The honesty this course has insisted on all the way through applies hardest to its own closer.

- **Evals measure what you put in them, and nothing else.** A 100% score means the agent passed
  *your cases*, not that it's correct in general. The gap between "passes my eval" and "is actually
  good" is exactly the cases you didn't think to write. An eval set is a lower bound on quality, never
  a proof. Treat a green eval as "no known regression," not "verified correct."
- **Eval sets rot.** Cases that no model ever fails stop discriminating; tasks drift away from what
  you actually do. An eval set you don't prune and grow becomes a comforting green light that's
  measuring last year's problems. Budget maintenance for it like any other test suite.
- **LLM-as-judge is a model grading a model.** Re-read that section: correlated blind spots, bias,
  and drift are not edge cases, they're the default behavior. An uncalibrated judge can hand you a
  confident wrong score, which is worse than no score. Where you can grade in code, do.
- **A score is not a decision.** The eval tells you the rate; *you* still set the bar, and the right
  bar depends on stakes the eval can't see. 95% might be plenty for triaging issue labels and
  reckless for anything touching auth, money, or customer data. The number informs the judgment; it
  doesn't replace it.
- **Evals don't catch novel harms, only measured ones.** A genuinely new failure mode (a class of
  mistake no case anticipates) passes every eval until the day it doesn't and you add the case after
  the fact. Evals make agents *trustworthy on known territory*. They are not a substitute for the
  recovery muscles (Module 12) that exist for when something gets through anyway.

---

## Check for understanding

**You're done when:**

- You can explain the difference between a test and an eval, and say when you'd reach for each.
- You've run `run_eval.py` against both bundled candidates and watched the same eval set pass one and
  fail the other, including the exit code flipping to `1`.
- You've graded your *own* agent's output, then changed the model or prompt and re-run the same eval
  set as a regression check, and you can read the before/after scores as "safe" or "not safe."
- You can state, for one concrete task, the eval score that would let an agent act unattended on it,
  and where that threshold would live in your pipeline.
- You can say, in your own words, why the eval set is the durable skill and the model is the swappable
  part. That's the whole course in one sentence, and you can now run it from the keyboard.
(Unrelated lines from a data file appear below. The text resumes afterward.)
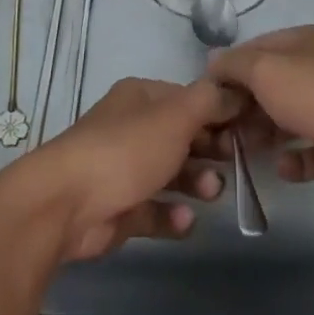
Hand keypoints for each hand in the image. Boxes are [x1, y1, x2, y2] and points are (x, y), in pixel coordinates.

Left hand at [0, 77, 238, 262]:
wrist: (65, 205)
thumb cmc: (126, 150)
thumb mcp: (176, 116)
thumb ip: (211, 102)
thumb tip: (235, 93)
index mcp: (141, 98)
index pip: (190, 100)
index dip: (220, 113)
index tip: (248, 131)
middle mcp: (131, 129)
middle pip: (182, 137)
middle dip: (210, 151)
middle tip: (236, 164)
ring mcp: (122, 170)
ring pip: (170, 175)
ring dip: (196, 183)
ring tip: (210, 194)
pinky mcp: (118, 209)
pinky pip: (154, 211)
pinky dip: (171, 216)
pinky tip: (183, 221)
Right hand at [208, 24, 313, 200]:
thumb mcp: (264, 69)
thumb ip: (234, 65)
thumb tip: (213, 63)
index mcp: (306, 42)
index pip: (258, 48)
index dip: (231, 68)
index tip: (208, 94)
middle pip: (273, 86)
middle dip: (246, 106)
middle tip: (221, 130)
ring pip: (290, 119)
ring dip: (265, 134)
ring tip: (241, 152)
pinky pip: (312, 151)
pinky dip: (295, 160)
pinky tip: (281, 168)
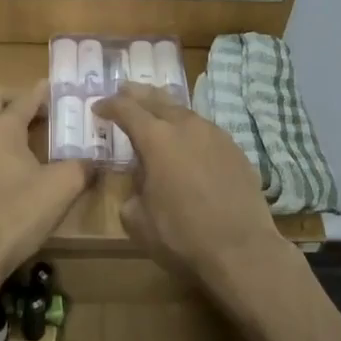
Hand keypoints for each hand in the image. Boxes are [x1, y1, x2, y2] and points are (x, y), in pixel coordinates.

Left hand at [0, 82, 92, 274]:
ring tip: (10, 131)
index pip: (26, 98)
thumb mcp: (63, 188)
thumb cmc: (20, 213)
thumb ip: (83, 167)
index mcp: (4, 127)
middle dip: (12, 99)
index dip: (43, 93)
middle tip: (33, 112)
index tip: (55, 89)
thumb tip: (96, 161)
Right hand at [94, 84, 284, 289]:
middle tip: (124, 90)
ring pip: (184, 111)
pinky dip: (189, 128)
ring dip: (165, 108)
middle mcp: (186, 126)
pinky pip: (205, 129)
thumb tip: (140, 184)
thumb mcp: (139, 220)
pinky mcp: (235, 149)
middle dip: (137, 94)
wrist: (242, 249)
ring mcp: (214, 134)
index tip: (98, 108)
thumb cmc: (182, 236)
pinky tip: (188, 140)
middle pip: (157, 98)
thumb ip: (132, 192)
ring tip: (156, 111)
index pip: (126, 109)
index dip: (109, 106)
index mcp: (156, 139)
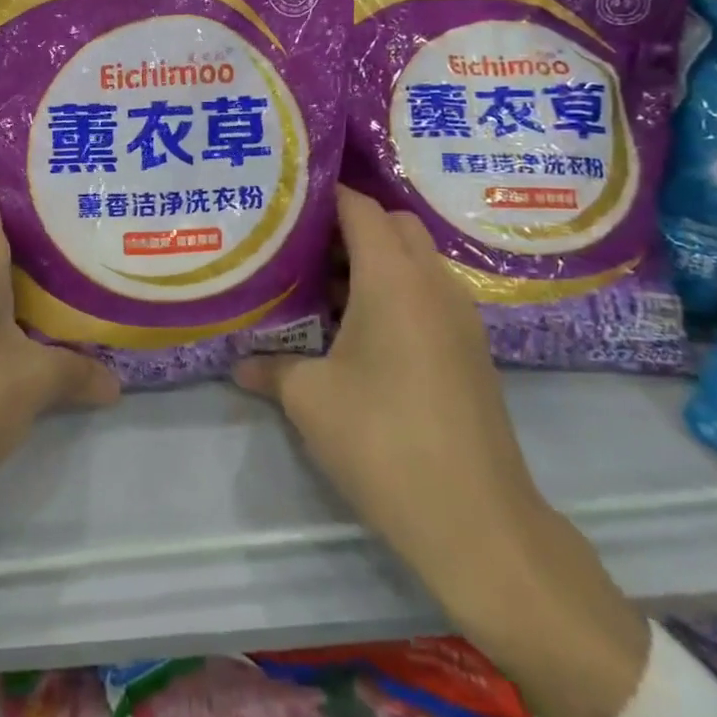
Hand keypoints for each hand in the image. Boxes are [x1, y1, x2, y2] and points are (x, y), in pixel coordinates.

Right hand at [234, 187, 649, 716]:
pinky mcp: (471, 346)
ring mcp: (460, 314)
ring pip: (415, 258)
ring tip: (324, 290)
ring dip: (374, 260)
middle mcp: (433, 282)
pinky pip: (430, 291)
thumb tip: (239, 363)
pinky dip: (396, 289)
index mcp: (393, 277)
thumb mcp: (310, 400)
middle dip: (349, 225)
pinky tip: (361, 329)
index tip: (286, 202)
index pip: (360, 207)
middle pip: (393, 223)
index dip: (324, 195)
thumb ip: (271, 368)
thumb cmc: (383, 442)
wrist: (477, 521)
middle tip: (301, 249)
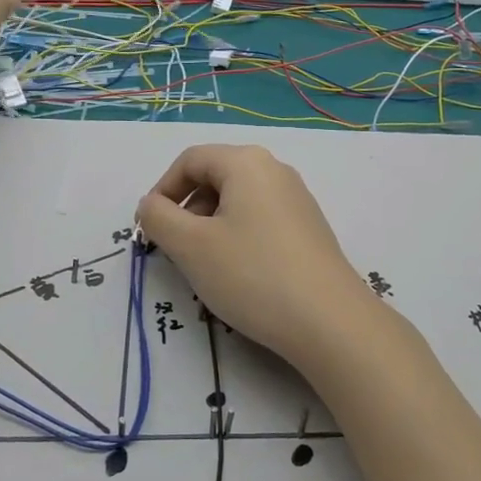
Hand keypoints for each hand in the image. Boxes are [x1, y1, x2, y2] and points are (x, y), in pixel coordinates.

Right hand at [136, 144, 372, 367]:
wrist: (329, 321)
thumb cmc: (252, 274)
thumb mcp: (191, 247)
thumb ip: (159, 218)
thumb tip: (151, 204)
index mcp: (246, 162)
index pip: (190, 160)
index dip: (163, 190)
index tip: (151, 228)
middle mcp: (275, 170)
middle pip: (216, 176)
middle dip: (188, 209)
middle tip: (176, 249)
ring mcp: (297, 198)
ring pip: (238, 200)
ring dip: (211, 225)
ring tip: (206, 265)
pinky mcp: (309, 227)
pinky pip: (261, 218)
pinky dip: (238, 235)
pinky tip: (239, 273)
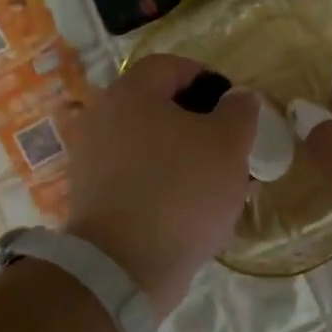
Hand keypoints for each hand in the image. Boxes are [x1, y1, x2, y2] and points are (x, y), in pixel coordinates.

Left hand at [63, 53, 258, 318]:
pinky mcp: (92, 199)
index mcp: (131, 94)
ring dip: (183, 157)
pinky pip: (136, 179)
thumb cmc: (182, 191)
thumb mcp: (229, 145)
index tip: (234, 106)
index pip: (171, 66)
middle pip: (158, 108)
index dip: (208, 79)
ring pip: (149, 146)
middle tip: (230, 148)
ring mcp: (91, 161)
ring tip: (217, 184)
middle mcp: (102, 118)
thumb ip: (239, 112)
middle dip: (198, 124)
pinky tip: (190, 210)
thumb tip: (238, 98)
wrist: (125, 266)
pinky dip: (163, 185)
That's the close. You started by copy-pasting out of a chat window; you're ending by letting an agent
act without you and holding a measured, enforceable line on whether to trust it. The model under that
line will change many times. The line is yours to keep.

---

## Verify-before-publish

This is an expansion-zone module over fast-moving ground. Re-check at build/publish time:

- [ ] **No vendor pinned.** Confirm the module text, lab, and `llm_judge.py` still name no specific LLM
  provider, model id, or pricing, and that `llm_judge.py`'s endpoint config is still generic
  (env-var driven, OpenAI-style-compatible but not branded).
- [ ] **Eval frameworks named.** If the module names any eval framework or LLM-as-judge tool by
  name (it currently names none on purpose), verify it still exists and behaves as described. Prefer
  keeping it tool-agnostic.
- [ ] **LLM-as-judge claims.** The bias/drift/correlation caveats are durable, but re-check that no
  cited best practice (e.g., calibration-against-human-labels guidance) has been superseded.
- [ ] **Module cross-references.** Confirm Modules 13, 14, 10, and 24–26 still carry the
  responsibilities referenced here (tests, CI gating, review, the agent autonomy ladder) and that
  none were renumbered.
- [ ] **Lab still runs.** `python run_eval.py candidates/current_model` exits 0 at 100%, and
  `candidates/swapped_model` exits 1 below threshold, on a current Python 3.x.